Un cheval de Troie menace de vous priver d'internet

le 13.01.2012, 13h00

La Confédération demande à tous les internautes de soumettre leurs ordinateurs à un test de dépistage en ligne. Un maliciel particulièrement perfide pourrait avoir infecté de nombreuses machines en Suisse.

Des milliers d’ordinateurs pourraient se voir privés d’internet le 8 mars prochain. La raison? Un cheval de Troie (Trojan) baptisé DNS-Changer. Le maliciel, qui s’installe à l’insu des utilisateurs a infecté au moins 33 000 PC et Macs rien qu’en Allemagne. On ne connaît pas l'étendue des dégâts en Suisse, mais la Confédération prend le problème très au sérieux, comme en atteste un communiqué publié le 11 janvier 2012.

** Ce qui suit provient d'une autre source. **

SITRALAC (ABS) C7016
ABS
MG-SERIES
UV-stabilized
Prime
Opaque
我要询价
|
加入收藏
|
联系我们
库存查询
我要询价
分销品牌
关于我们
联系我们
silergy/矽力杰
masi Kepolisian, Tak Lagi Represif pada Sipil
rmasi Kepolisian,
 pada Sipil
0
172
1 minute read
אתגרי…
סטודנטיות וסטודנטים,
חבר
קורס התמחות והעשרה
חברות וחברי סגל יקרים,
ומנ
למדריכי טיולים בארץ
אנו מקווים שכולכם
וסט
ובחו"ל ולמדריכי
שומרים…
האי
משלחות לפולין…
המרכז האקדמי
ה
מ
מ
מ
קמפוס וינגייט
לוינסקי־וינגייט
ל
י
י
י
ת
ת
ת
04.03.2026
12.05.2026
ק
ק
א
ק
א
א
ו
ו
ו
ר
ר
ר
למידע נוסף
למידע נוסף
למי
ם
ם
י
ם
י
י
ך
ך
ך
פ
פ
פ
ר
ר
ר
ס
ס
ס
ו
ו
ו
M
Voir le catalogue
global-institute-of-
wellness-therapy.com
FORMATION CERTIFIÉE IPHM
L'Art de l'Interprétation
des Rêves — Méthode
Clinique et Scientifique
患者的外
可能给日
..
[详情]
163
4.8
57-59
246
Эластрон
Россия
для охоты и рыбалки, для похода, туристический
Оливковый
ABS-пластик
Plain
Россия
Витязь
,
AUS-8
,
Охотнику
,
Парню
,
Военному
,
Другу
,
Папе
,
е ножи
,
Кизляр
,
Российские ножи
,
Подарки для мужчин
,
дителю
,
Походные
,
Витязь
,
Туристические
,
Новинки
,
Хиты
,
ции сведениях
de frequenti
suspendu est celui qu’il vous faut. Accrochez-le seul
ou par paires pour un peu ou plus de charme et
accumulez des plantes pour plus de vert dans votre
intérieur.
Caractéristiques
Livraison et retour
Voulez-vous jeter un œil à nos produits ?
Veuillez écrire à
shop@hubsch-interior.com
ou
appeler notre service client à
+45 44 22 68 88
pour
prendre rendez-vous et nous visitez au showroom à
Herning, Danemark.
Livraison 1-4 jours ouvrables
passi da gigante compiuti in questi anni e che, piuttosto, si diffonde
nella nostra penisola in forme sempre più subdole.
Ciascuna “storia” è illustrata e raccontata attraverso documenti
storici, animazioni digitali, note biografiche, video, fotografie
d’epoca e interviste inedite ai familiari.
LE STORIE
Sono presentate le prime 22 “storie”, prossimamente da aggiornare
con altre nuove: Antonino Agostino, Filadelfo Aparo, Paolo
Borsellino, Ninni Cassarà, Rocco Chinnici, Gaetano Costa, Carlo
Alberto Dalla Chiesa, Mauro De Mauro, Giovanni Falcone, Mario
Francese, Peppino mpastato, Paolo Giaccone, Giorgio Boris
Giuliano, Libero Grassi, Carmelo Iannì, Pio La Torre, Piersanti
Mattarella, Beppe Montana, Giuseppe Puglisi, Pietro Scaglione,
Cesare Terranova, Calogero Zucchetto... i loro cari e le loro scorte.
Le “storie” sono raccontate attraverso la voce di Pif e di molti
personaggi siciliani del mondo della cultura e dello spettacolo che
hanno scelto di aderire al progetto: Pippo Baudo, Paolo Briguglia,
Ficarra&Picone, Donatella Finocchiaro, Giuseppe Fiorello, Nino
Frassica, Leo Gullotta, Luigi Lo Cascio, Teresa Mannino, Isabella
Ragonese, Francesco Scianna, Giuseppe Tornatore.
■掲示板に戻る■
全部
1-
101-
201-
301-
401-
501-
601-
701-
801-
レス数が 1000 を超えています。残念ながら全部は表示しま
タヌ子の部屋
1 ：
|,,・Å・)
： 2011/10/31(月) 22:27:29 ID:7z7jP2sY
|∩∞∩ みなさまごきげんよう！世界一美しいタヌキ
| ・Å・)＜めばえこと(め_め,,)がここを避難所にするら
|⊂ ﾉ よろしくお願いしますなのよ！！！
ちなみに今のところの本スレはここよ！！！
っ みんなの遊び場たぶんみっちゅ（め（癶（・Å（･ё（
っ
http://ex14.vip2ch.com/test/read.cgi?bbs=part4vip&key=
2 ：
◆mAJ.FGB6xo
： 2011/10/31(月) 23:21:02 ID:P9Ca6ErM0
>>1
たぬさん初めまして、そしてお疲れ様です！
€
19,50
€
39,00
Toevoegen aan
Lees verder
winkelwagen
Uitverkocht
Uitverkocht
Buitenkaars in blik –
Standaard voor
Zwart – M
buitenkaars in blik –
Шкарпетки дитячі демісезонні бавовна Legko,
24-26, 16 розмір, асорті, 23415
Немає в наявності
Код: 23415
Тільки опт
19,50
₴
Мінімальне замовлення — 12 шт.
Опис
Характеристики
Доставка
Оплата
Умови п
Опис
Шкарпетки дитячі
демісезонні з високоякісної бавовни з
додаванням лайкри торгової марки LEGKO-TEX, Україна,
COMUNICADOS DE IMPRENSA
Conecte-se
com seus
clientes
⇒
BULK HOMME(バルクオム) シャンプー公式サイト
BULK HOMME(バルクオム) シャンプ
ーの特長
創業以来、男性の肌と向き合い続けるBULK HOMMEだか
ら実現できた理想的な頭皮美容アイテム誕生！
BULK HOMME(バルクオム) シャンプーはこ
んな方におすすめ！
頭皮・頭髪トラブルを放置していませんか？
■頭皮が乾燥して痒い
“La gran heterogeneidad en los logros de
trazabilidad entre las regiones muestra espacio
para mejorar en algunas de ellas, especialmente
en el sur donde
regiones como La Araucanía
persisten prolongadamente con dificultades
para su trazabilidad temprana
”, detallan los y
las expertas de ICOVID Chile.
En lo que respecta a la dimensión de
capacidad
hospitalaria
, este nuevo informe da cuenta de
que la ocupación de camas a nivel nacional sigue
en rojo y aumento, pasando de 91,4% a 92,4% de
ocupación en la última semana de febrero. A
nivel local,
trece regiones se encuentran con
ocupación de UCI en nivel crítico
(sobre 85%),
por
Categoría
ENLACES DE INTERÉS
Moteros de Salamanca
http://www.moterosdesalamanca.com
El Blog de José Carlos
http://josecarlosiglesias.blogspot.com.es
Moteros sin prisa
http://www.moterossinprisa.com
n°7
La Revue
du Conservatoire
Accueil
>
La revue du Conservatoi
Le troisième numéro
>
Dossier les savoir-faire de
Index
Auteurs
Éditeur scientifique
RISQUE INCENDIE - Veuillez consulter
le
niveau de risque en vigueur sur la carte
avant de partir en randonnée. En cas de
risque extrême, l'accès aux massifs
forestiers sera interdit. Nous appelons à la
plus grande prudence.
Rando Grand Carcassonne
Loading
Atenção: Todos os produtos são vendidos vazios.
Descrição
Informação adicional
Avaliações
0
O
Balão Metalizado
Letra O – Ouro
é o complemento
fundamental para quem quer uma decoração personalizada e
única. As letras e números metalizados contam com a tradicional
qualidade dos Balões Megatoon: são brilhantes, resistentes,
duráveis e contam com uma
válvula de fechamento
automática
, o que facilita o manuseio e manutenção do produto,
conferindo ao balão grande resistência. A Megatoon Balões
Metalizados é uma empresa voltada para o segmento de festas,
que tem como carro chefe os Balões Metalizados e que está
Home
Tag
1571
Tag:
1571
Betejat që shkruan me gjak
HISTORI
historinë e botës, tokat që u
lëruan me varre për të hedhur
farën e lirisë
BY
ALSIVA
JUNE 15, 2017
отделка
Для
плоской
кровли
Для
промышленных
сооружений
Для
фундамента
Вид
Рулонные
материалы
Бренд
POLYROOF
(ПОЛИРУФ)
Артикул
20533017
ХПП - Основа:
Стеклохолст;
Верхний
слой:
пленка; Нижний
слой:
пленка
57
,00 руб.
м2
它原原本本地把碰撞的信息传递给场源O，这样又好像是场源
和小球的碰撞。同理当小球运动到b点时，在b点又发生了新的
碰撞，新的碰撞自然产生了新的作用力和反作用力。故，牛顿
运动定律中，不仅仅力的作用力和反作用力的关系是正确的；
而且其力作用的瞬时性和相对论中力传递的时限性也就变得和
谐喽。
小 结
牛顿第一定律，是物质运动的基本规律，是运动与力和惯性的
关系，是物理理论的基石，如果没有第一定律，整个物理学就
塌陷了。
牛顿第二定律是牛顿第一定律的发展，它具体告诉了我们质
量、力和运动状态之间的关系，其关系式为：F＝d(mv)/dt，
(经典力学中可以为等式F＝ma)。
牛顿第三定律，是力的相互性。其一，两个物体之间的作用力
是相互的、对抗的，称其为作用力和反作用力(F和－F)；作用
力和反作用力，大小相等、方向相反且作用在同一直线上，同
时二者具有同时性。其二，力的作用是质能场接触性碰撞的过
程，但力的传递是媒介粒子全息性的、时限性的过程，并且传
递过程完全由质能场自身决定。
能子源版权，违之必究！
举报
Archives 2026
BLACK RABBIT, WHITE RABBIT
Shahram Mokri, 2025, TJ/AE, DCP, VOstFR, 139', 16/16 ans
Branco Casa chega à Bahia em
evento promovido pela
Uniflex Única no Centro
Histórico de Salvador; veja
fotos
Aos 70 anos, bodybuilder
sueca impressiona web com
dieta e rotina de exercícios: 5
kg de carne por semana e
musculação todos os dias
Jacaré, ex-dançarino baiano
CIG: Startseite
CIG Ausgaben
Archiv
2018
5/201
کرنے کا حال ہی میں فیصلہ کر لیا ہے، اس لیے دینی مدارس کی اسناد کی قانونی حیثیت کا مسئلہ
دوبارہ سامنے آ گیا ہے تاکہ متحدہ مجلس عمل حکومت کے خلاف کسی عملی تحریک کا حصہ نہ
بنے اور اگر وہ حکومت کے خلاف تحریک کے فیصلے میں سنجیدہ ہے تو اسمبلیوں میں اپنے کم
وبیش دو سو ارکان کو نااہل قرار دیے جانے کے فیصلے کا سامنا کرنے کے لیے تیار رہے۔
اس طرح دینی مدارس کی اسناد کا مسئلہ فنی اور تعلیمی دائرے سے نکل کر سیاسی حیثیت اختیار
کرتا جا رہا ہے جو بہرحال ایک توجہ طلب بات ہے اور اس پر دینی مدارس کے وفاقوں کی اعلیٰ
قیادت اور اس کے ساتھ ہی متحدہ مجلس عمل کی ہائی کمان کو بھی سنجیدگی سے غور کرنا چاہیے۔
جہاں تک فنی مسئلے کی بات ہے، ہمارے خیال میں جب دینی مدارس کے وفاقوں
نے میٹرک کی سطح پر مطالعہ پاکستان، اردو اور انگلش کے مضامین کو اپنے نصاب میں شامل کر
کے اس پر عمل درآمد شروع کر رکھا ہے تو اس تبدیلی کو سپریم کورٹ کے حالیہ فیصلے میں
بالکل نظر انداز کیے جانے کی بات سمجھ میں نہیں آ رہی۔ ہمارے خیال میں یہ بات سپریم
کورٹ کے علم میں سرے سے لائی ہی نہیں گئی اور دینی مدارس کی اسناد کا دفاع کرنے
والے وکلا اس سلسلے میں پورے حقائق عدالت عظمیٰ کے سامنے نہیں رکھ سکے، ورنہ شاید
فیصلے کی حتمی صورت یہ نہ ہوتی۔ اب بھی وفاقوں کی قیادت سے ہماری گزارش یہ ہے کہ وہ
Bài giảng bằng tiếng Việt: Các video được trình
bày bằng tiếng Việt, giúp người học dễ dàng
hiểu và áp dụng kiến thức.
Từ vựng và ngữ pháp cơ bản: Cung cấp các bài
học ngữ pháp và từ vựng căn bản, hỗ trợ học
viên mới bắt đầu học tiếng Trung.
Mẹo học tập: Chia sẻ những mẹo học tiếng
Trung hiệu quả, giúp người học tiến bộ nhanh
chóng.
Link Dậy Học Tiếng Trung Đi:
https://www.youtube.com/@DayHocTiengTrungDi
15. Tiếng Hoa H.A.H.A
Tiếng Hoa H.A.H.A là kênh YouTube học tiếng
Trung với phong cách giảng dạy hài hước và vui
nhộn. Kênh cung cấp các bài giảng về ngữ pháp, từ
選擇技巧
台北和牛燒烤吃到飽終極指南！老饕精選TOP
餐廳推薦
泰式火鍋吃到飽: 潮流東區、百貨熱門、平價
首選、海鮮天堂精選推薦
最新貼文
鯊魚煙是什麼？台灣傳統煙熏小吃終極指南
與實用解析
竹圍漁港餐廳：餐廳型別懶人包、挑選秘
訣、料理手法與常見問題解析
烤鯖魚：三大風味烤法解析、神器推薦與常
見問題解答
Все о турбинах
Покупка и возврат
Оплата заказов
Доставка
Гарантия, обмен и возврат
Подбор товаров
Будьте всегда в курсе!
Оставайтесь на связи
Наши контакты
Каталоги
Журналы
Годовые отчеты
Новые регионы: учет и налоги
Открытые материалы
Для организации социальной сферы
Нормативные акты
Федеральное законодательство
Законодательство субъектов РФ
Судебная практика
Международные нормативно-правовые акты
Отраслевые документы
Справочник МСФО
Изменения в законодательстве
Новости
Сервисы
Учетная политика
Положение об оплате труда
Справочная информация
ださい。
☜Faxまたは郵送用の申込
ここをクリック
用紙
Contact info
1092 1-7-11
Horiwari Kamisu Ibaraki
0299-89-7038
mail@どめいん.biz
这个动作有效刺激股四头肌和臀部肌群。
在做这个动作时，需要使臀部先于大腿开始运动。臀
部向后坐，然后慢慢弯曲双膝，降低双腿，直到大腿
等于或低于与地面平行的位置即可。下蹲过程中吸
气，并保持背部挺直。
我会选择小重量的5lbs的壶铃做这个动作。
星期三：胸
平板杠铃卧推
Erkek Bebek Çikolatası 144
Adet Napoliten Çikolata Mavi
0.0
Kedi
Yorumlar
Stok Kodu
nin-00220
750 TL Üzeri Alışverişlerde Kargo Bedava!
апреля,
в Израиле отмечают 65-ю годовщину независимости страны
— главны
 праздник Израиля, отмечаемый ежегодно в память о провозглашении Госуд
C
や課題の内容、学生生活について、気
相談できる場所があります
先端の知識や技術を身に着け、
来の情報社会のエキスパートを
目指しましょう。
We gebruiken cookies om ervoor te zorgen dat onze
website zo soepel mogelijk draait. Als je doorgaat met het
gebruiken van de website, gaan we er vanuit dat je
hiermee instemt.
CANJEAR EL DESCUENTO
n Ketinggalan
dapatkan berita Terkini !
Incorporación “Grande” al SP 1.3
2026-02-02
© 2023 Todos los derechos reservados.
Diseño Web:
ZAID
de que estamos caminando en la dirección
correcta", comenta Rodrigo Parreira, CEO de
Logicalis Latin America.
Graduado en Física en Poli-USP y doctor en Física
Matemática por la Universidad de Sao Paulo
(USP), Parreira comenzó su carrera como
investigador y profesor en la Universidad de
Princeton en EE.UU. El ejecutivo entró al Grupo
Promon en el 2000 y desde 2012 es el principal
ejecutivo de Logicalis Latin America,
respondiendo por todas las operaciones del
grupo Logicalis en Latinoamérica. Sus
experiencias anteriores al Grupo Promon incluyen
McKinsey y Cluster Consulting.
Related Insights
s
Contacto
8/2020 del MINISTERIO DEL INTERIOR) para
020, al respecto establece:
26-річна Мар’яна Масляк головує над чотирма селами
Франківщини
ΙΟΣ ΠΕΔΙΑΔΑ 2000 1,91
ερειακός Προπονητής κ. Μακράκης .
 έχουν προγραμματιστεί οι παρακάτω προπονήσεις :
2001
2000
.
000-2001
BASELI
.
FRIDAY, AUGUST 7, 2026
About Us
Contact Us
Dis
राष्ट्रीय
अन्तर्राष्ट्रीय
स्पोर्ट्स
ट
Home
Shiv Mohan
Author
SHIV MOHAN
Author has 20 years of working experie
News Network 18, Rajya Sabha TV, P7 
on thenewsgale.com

Une fois en place, le Trojan manipule la configuration DNS, essentielle pour surfer sur internet. Les navigateurs ainsi piratés redirigent les internautes vers des pages frauduleuses. Il s’agit souvent de copies de sites populaires, mais agrémentés de publicités pour des médicaments illégaux.

Black-out le 8 mars?

Le FBI a arrêté en novembre dernier le réseau criminel derrière DNS-Changer lors d’une razzia à New York. Les serveurs DNS des malfrats ont été remplacés par des serveurs DNS légitimes afin d’aiguiller les ordinateurs contaminés vers les sites légitimes.

Problème: les serveurs du FBI seront débranchés le 8 mars. «À partir de ce jour, les ordinateurs infectés ne seront plus en mesure de résoudre les noms de domaine, et les utilisateurs ne pourront donc plus atteindre les sites Web», prévient MELANI. Suivant l’utilisation qui est faite de la machine, par exemple dans le domaine médical, cette coupure du réseau «peut entraîner de graves problèmes», poursuivent les experts de la Confédération.

Dépistage en ligne

C’est pourquoi MELANI tire la sonnette d’alarme. La centrale recommande aux internautes de scanner leur ordinateur pour localiser le dangereux Trojan. Un test en ligne vient d'être mis en place par les autorités allemandes. Un message d’alerte apparaîtra si une infection est détectée. En cas de mauvaise nouvelle, les experts de la Confédération recommandent de s’adresser à un spécialiste informatique.